What could be the cause of the avoid objective not succeeding?

5 Replies

Hello @Duoaa. An avoid objective teaches a brain to prevent something from happening. It tells the brain to avoid certain state conditions. If the conditions occur, the episode will end and be considered a failure. I don't think that's what you want in this case.

 

If you need to limit the length of an episode, then you can use EpisodeIterationLimit in the training parameters as described here: https://docs.microsoft.com/en-us/bonsai/inkling/keywords/curriculum#curriculum-training-parameters.

 

Alternatively, you may want to investigate the warnings about the states. One way that this can occur if the numeric values of the simulated states are outside the range declared in the Inkling file's state structure. For example, if a variable is declared as "position: number<-10 .. 10>" but it is assigned the value 11. In order to solve this, you can expand the range or--for state values--declare it as "position: number" so that there is no limit to the values.

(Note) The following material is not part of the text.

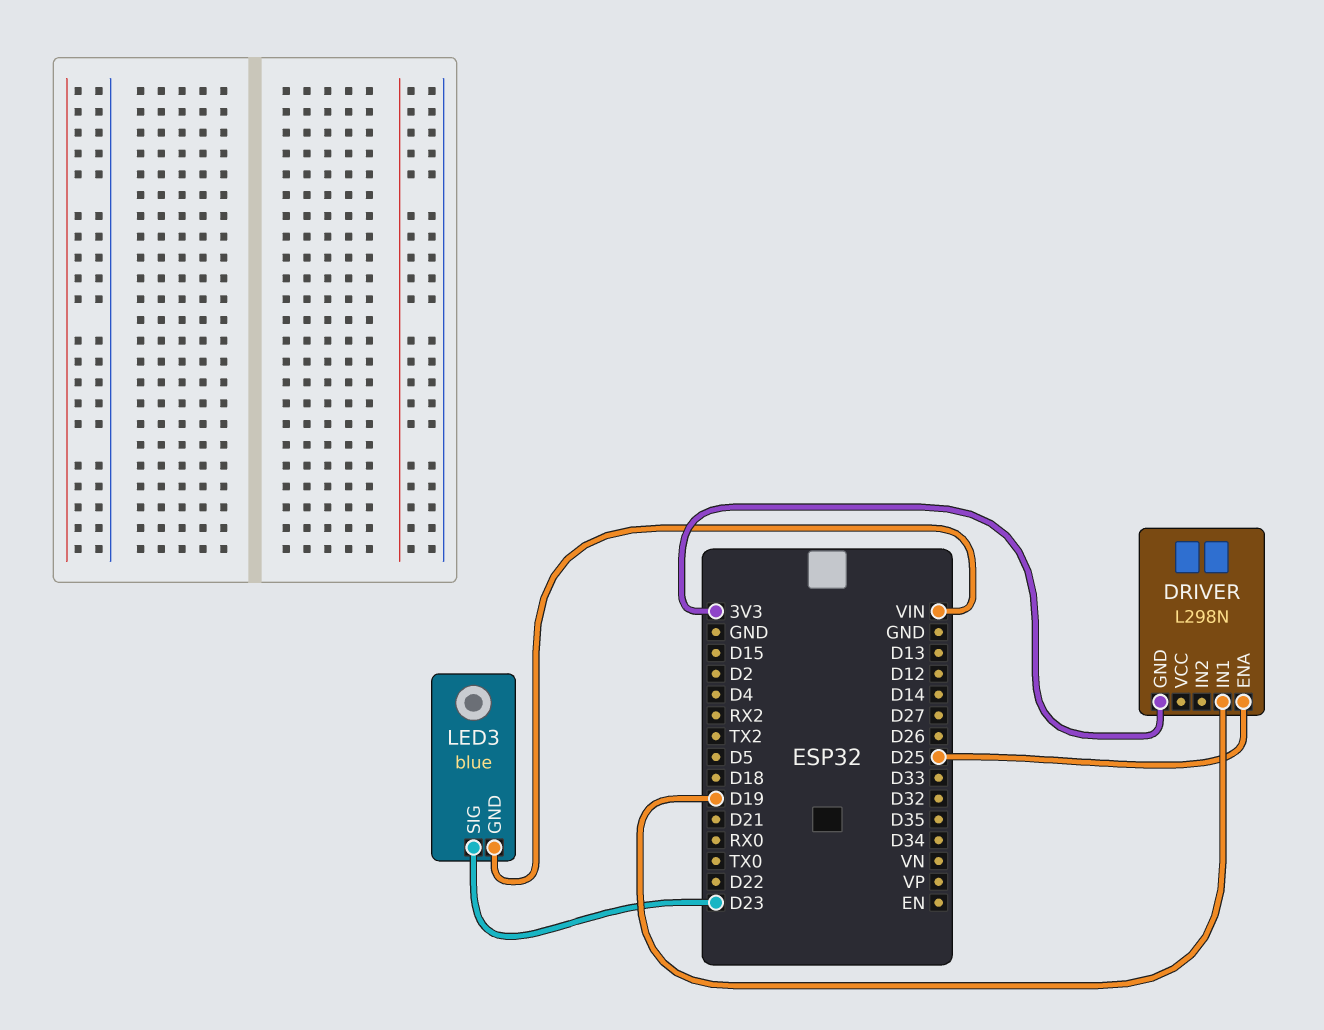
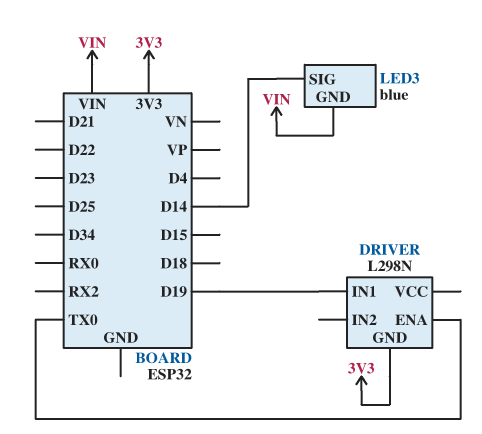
DRIVER pin ENA: D25 -> TX0
LED3 pin SIG: D23 -> D14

Hello @Forrest_Trepte,  thank you for your response.

 

I have double checked that the numeric values generated are within the ranges specified. Based on my simulation, I have also reduced the EpisodeIterationLimit to the maximum number of iterations possible per episode. For example, if my simulation runs for 720 minutes, and every 5 minutes, if my agent is ideal, I ask the brain for an action, the maximum number of iterations would be (720/5 = 144). My agent is not always idle every 5 minutes, so I can not really anticipate the number of iterations for every simulation run, and thus the warning persists. Would it be safe to ignore the warnings?

 

This is an example of the warning: 

The simulator with id ##### halted execution before the episode was complete.
This indicates a bug in your simulator or Inkling code. It can result in poor training performance if it occurs frequently.
If the system should learn to avoid this state, add an avoid objective or terminal condition for this case.
Episode id: #####
State: { currentTime: 720.0, ... }
Action: { actionToTake: 6.0 }
 

 

The "simulator halted execution before the episode was complete" warning indicates that your simulator has set "halted=true" to indicate that it can no longer continue simulating. If you developed a custom simulator in Python, you set the halted parameter in the SimulatorState that you pass to client.session.advance. If you are using a simulator software package such as AnyLogic, Simulink, VP Link, etc. they each have their own way of setting the halted state.

When halted is set, the current episode is discarded and the brain will not learn from that episode. If this halted state happens rarely or in situations that cannot really occur in real life then you can ignore the warning. However, it could be a problem that the simulator will not learn from these episodes. If halting happens more frequently, your training could slow down due to these ignored episodes or it could bias the data that the brain uses to learn. If halting arises in a certain kind of situation and the brain needs to learn how to handle that situation then it will be a problem if the warning is ignored.
It sounds like part of the issue is that the ideal number of iterations in an episode varies. ("I can not really anticipate the number of iterations for every simulation run.")

Ideally, I think you'd end each of your episodes without halting. Since the length varies, you can't rely on EpisodeIterationLimit. The criteria for ending episodes via goals are listed at https://docs.microsoft.com/en-us/bonsai/inkling/keywords/goal?tabs=avoid#early-episode-termination. I think you'd need to define success/failure goals in a way that terminates the episode and also makes sense for encouraging what the brain is trying to learn. Alternatively, could you modify your simulation model so that it doesn't set "halted=true". Could it quietly continue--perhaps not actually simulating, but just returning the final state until the epsiode terminates due to a maximum length?

Do other folks on the forum have better ideas for how to handle variable-length episodes?
We're actively exploring some new functionality that will improve Bonsai's ability to handle variable-length episodes, but that feature won't be ready for a some time. In the meantime, the advice that @Forrest_Trepte mentioned above is a sound approach for most problems. If that doesn't work for your problem, you could write a reward and terminal function rather than using goals. The terminal function would return true when you want your episode to end, and the reward function would indicate whether it was a desired terminal state (higher reward), undesired terminal state (lower reward), or a neutral condition (middle reward).